Now, that I’ve beaten up on project/program management sufficiently (actually, I could probably keep going on that subject for a while) let’s look at the other customers of software project management tools and processes. The development team.

Aside from their editors or IDEs (or design tools…designers are developers, too!), what tools are essential for the development team?

  • Email (still. unfortunately.)
  • Instant messenger
  • Version Control
  • Automated tools (e.g. continuous integration tools, monitoring systems, etc.)
  • Bug/Issue Tracker

Essentially, these are all communication tools. All of these tools are needed because the what and the how of the communication varies and requires different solutions. That said, they all have the same flaw. Each tool maintains its own information silo. The value to individual members of the team and the team as a whole is the ability to aggregate and filter the information in these various silos using a single tool.

Why a single tool?

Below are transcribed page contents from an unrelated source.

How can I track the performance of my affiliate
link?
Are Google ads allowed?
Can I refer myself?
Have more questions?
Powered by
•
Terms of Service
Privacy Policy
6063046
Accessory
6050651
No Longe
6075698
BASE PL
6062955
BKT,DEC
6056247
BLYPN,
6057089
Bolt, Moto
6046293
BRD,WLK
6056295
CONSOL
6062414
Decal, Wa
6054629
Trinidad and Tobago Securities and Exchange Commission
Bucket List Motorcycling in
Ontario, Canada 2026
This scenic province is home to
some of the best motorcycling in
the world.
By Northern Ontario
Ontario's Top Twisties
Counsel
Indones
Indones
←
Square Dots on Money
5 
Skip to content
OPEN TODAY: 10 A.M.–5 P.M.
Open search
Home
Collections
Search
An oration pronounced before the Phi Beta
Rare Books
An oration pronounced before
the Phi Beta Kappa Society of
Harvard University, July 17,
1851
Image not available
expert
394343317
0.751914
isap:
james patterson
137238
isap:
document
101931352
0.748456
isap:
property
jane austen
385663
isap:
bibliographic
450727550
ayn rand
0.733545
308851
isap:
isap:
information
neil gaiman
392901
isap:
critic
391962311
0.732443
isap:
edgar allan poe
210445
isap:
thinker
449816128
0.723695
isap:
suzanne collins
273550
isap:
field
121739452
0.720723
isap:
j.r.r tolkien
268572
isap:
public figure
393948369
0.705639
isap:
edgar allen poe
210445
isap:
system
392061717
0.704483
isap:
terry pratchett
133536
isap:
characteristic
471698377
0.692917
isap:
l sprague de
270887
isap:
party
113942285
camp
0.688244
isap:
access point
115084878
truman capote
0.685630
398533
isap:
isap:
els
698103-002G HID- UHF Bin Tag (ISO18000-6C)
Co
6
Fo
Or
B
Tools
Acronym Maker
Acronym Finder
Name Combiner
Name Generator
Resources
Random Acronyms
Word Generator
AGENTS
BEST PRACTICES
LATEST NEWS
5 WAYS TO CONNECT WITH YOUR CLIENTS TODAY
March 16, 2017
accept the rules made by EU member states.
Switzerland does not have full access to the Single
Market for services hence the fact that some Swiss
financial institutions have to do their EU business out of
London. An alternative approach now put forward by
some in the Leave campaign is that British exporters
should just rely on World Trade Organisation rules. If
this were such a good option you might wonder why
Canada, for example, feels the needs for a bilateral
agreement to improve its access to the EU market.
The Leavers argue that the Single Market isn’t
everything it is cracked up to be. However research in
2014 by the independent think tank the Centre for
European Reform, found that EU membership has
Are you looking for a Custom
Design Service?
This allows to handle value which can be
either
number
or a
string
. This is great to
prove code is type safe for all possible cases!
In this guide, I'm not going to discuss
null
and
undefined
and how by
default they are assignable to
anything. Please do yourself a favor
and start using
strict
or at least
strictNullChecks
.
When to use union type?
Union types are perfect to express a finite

Because as the number of tools that contain relevant information increases, the more difficult it is to get teams to adopt them. There are a handful of tools that a developer will keep running all day long. Those are the ones that are critical to their workflow. Some will always have the focus, while others will be in the background but always easily accessible. An example of this would be a developer’s editor and shell (or IDE) and IM client. The editor is the focal point as that’s where the code is manipulated and the shell is used to run auxiliary processes surrounding development. The IM client is there for asking quick questions to individuals or the team asynchronously and receiving notifications from automated processes.

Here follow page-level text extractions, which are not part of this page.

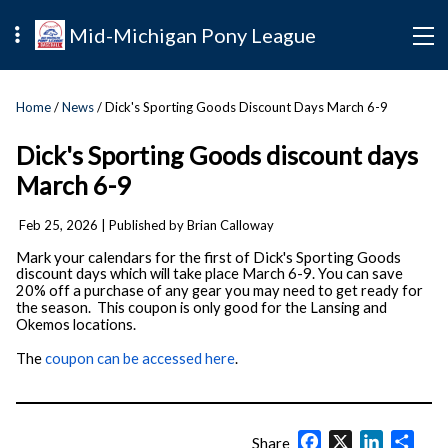
Mid-Michigan Pony League
Home
/
News
/ Dick's Sporting Goods Discount Days March 6-9
Dick's Sporting Goods discount days
March 6-9
Feb 25, 2026
| Published by Brian Calloway
Mark your calendars for the first of Dick's Sporting Goods
discount days
which will take place March 6-9. You can save
20% off a purchase of any gear you may need to get ready for
the season.
This coupon is only good for the Lansing and
Okemos locations.
The
coupon can be accessed here
.
Facebook
X
LinkedIn
Shar
Share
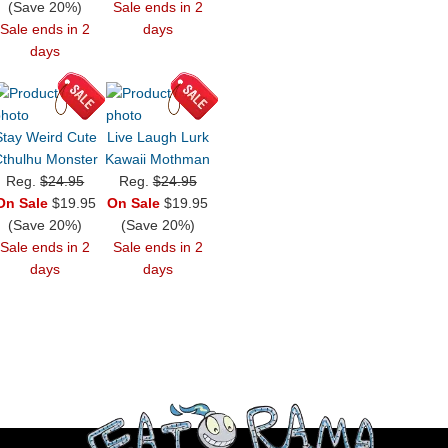
(Save 20%)
Sale ends in 2
Sale ends in 2
days
days
Stay Weird Cute
Live Laugh Lurk
thulhu Monster
Kawaii Mothman
Reg.
$24.95
Reg.
$24.95
On Sale
$19.95
On Sale
$19.95
(Save 20%)
(Save 20%)
Sale ends in 2
Sale ends in 2
days
days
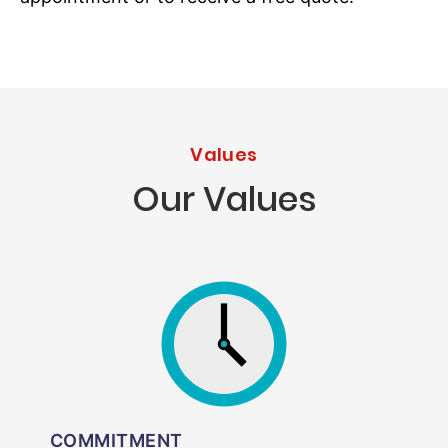
Values
Our Values
COMMITMENT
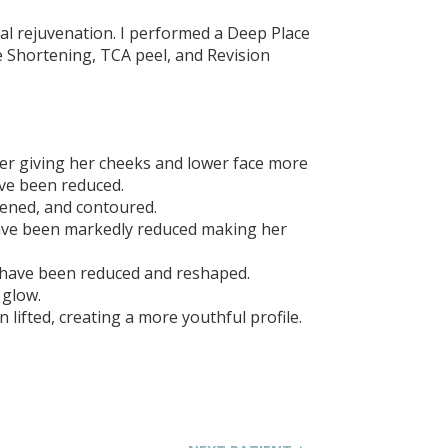
ial rejuvenation. I performed a Deep Place
be Shortening, TCA peel, and Revision
ter giving her cheeks and lower face more
ve been reduced.
tened, and contoured.
ve been markedly reduced making her
have been reduced and reshaped.
 glow.
 lifted, creating a more youthful profile.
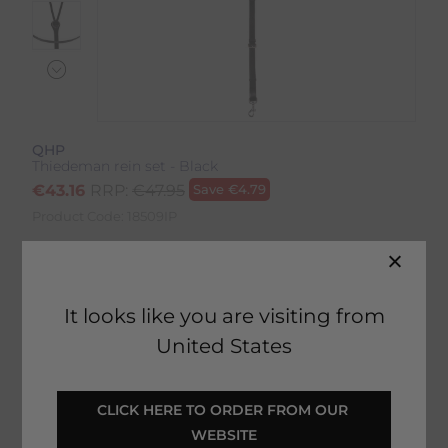
QHP
Thiedeman rein set - Black
€
43.16
RRP:
€
47.95
Save
€
4.79
Product Code:
18509IP
Colour:
Black
It looks like you are visiting from
United States
SELECT YOUR OPTIONS
CLICK HERE TO ORDER FROM OUR 
WEBSITE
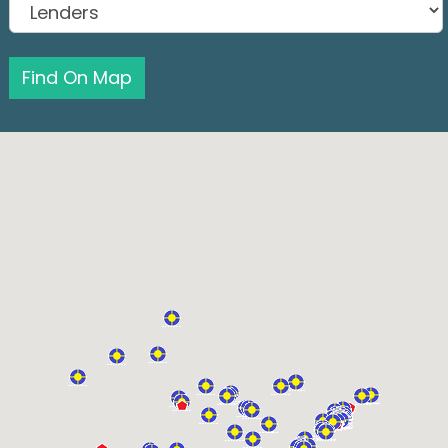
Find On Map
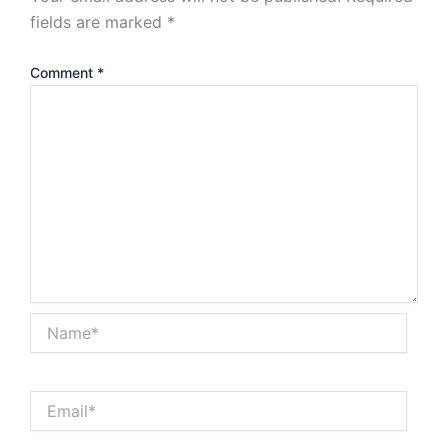
fields are marked
*
Comment
*
Name*
Email*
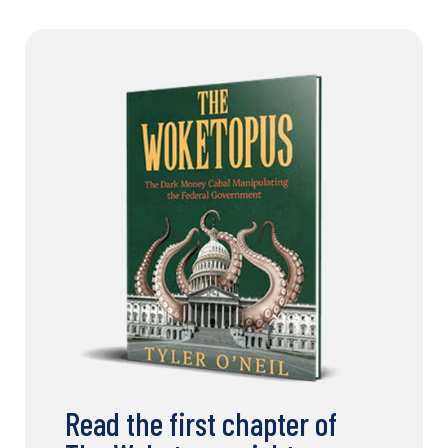
Read the first chapter of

Small teams and startups have adopted group chat tools like Campfire and HipChat as essential tools for their workflow. They offer:

  • Realtime collaboration
  • Persistent chat rooms
  • Ad hoc file sharing
  • Plug-ins/integration with external tools

These group chat tools can replace email and generic IM for most teams, while acting as the aggregation/filter mechanism by acting as a sink for version control tools, other automated tools and your issue tracker. Still, these tools are intended for generic team collaboration. There is still room for a tool that is designed around the specific needs of a software development team.

Winning

In my opinion, traditional software project management has been dead for a while. The tools and processes have not kept up primarily because the incentives weren’t there. Large software companies try to adopt agile practices, but their very organizational structure and culture prevent real agility from taking hold. Thus, a tool vendor builds and sells the tools that will generate revenue, not change.

The tool I want is designed for the development team. It’s primary focus should be on the realtime collaboration interface. It should assume little about any individual’s or team’s workflow. This tool should have a powerful plugin/integration model so as new, powerful tools become available they can be seamlessly integrated into this new developer’s HUD (heads-up display).

More importantly, the developer’s HUD can act as one of many sources for a team-wide data warehouse. The data that flows through it can be selectively funneled to the warehouse where stakeholders can retrieve their status substitutes if they so desire. Ideally, they would get what they need from the regular demos but I’ll be pragmatic. Change don’t come easy.

The data warehouse, though, can be useful for the team as well. Being able to perform analytics on team dynamics and behavior has value. But, it should be optional and possibly even serendipitous. No one wants a prescriptive knowledge management system, but an empirical one might be useful.

I started this post describing my current workflow. It seems obvious to me how a more refined version of Campfire or HipChat could replace 3-5 of those tools. But, that’s just the easy part of the problem I want to solve.

  • How do I change the culture at my company?
  • How do I change the culture at other companies?
  • How do I redefine or eliminate traditional software project management?
  • How do I help teams effectively communicate and successfully build and launch software?

I may have just defined my next side project. Looks like a big one.